Your goal: Reproduce every line of the rows below word for word, keeping the original order.

Dataset items
[Begin]

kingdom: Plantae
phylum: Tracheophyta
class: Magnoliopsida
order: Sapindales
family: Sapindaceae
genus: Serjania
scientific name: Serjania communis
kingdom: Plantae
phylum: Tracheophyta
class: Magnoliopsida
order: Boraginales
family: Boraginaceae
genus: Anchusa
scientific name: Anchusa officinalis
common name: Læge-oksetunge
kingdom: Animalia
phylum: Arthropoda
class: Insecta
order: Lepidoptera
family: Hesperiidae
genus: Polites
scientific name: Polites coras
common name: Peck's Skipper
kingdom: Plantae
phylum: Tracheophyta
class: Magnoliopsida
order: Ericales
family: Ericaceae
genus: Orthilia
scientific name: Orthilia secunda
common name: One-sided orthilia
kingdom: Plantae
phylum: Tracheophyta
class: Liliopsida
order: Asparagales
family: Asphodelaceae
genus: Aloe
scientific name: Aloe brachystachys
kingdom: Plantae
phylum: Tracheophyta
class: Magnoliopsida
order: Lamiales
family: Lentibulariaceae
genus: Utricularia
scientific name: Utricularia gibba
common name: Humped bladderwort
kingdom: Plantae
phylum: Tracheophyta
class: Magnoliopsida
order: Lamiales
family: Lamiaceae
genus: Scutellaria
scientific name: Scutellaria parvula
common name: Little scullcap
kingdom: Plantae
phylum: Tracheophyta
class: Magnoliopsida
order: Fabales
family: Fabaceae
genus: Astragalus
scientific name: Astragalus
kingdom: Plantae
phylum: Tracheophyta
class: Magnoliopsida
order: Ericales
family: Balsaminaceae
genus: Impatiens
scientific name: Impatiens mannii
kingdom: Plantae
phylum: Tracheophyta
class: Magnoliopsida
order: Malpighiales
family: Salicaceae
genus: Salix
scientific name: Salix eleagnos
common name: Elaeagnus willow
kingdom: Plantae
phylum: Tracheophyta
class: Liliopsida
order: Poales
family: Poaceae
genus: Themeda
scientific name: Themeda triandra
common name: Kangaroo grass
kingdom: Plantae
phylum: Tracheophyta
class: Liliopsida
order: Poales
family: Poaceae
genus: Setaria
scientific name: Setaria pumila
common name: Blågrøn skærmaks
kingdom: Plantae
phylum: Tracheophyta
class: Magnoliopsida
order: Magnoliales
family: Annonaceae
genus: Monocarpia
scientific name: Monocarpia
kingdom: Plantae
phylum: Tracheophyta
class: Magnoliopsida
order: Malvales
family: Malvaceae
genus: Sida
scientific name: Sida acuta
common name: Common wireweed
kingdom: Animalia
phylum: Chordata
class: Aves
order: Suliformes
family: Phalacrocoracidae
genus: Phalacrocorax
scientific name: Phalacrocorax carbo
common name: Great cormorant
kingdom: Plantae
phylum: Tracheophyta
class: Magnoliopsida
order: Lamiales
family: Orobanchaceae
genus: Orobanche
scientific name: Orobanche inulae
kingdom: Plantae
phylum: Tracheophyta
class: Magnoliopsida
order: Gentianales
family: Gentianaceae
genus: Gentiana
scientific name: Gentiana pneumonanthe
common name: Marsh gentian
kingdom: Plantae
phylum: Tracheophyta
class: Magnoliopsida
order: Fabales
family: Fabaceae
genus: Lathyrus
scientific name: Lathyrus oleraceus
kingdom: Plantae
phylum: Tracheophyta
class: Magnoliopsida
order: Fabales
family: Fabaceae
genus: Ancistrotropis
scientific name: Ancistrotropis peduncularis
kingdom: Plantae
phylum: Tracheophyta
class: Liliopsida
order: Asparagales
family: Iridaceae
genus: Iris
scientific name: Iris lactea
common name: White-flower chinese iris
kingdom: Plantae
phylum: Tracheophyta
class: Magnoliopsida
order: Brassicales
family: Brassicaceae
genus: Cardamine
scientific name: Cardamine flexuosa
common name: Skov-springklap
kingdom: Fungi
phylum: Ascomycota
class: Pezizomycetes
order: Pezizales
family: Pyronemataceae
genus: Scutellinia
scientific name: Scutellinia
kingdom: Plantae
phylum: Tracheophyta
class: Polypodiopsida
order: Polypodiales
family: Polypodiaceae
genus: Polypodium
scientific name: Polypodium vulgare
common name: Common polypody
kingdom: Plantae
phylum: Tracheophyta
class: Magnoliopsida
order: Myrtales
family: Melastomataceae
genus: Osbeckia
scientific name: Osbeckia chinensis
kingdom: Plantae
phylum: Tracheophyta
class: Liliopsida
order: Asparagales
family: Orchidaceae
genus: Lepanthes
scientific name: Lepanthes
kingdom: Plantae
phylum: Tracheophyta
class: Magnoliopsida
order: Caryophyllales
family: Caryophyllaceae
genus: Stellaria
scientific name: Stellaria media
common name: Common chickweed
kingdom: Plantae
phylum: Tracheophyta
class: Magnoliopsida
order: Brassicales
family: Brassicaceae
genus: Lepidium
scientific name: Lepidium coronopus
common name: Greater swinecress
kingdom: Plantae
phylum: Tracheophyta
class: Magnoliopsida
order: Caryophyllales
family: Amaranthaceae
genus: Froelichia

[End]

Answer to this exercise:
kingdom: Plantae
phylum: Tracheophyta
class: Magnoliopsida
order: Sapindales
family: Sapindaceae
genus: Serjania
scientific name: Serjania communis
kingdom: Plantae
phylum: Tracheophyta
class: Magnoliopsida
order: Boraginales
family: Boraginaceae
genus: Anchusa
scientific name: Anchusa officinalis
common name: Læge-oksetunge
kingdom: Animalia
phylum: Arthropoda
class: Insecta
order: Lepidoptera
family: Hesperiidae
genus: Polites
scientific name: Polites coras
common name: Peck's Skipper
kingdom: Plantae
phylum: Tracheophyta
class: Magnoliopsida
order: Ericales
family: Ericaceae
genus: Orthilia
scientific name: Orthilia secunda
common name: One-sided orthilia
kingdom: Plantae
phylum: Tracheophyta
class: Liliopsida
order: Asparagales
family: Asphodelaceae
genus: Aloe
scientific name: Aloe brachystachys
kingdom: Plantae
phylum: Tracheophyta
class: Magnoliopsida
order: Lamiales
family: Lentibulariaceae
genus: Utricularia
scientific name: Utricularia gibba
common name: Humped bladderwort
kingdom: Plantae
phylum: Tracheophyta
class: Magnoliopsida
order: Lamiales
family: Lamiaceae
genus: Scutellaria
scientific name: Scutellaria parvula
common name: Little scullcap
kingdom: Plantae
phylum: Tracheophyta
class: Magnoliopsida
order: Fabales
family: Fabaceae
genus: Astragalus
scientific name: Astragalus
kingdom: Plantae
phylum: Tracheophyta
class: Magnoliopsida
order: Ericales
family: Balsaminaceae
genus: Impatiens
scientific name: Impatiens mannii
kingdom: Plantae
phylum: Tracheophyta
class: Magnoliopsida
order: Malpighiales
family: Salicaceae
genus: Salix
scientific name: Salix eleagnos
common name: Elaeagnus willow
kingdom: Plantae
phylum: Tracheophyta
class: Liliopsida
order: Poales
family: Poaceae
genus: Themeda
scientific name: Themeda triandra
common name: Kangaroo grass
kingdom: Plantae
phylum: Tracheophyta
class: Liliopsida
order: Poales
family: Poaceae
genus: Setaria
scientific name: Setaria pumila
common name: Blågrøn skærmaks
kingdom: Plantae
phylum: Tracheophyta
class: Magnoliopsida
order: Magnoliales
family: Annonaceae
genus: Monocarpia
scientific name: Monocarpia
kingdom: Plantae
phylum: Tracheophyta
class: Magnoliopsida
order: Malvales
family: Malvaceae
genus: Sida
scientific name: Sida acuta
common name: Common wireweed
kingdom: Animalia
phylum: Chordata
class: Aves
order: Suliformes
family: Phalacrocoracidae
genus: Phalacrocorax
scientific name: Phalacrocorax carbo
common name: Great cormorant
kingdom: Plantae
phylum: Tracheophyta
class: Magnoliopsida
order: Lamiales
family: Orobanchaceae
genus: Orobanche
scientific name: Orobanche inulae
kingdom: Plantae
phylum: Tracheophyta
class: Magnoliopsida
order: Gentianales
family: Gentianaceae
genus: Gentiana
scientific name: Gentiana pneumonanthe
common name: Marsh gentian
kingdom: Plantae
phylum: Tracheophyta
class: Magnoliopsida
order: Fabales
family: Fabaceae
genus: Lathyrus
scientific name: Lathyrus oleraceus
kingdom: Plantae
phylum: Tracheophyta
class: Magnoliopsida
order: Fabales
family: Fabaceae
genus: Ancistrotropis
scientific name: Ancistrotropis peduncularis
kingdom: Plantae
phylum: Tracheophyta
class: Liliopsida
order: Asparagales
family: Iridaceae
genus: Iris
scientific name: Iris lactea
common name: White-flower chinese iris
kingdom: Plantae
phylum: Tracheophyta
class: Magnoliopsida
order: Brassicales
family: Brassicaceae
genus: Cardamine
scientific name: Cardamine flexuosa
common name: Skov-springklap
kingdom: Fungi
phylum: Ascomycota
class: Pezizomycetes
order: Pezizales
family: Pyronemataceae
genus: Scutellinia
scientific name: Scutellinia
kingdom: Plantae
phylum: Tracheophyta
class: Polypodiopsida
order: Polypodiales
family: Polypodiaceae
genus: Polypodium
scientific name: Polypodium vulgare
common name: Common polypody
kingdom: Plantae
phylum: Tracheophyta
class: Magnoliopsida
order: Myrtales
family: Melastomataceae
genus: Osbeckia
scientific name: Osbeckia chinensis
kingdom: Plantae
phylum: Tracheophyta
class: Liliopsida
order: Asparagales
family: Orchidaceae
genus: Lepanthes
scientific name: Lepanthes
kingdom: Plantae
phylum: Tracheophyta
class: Magnoliopsida
order: Caryophyllales
family: Caryophyllaceae
genus: Stellaria
scientific name: Stellaria media
common name: Common chickweed
kingdom: Plantae
phylum: Tracheophyta
class: Magnoliopsida
order: Brassicales
family: Brassicaceae
genus: Lepidium
scientific name: Lepidium coronopus
common name: Greater swinecress
kingdom: Plantae
phylum: Tracheophyta
class: Magnoliopsida
order: Caryophyllales
family: Amaranthaceae
genus: Froelichia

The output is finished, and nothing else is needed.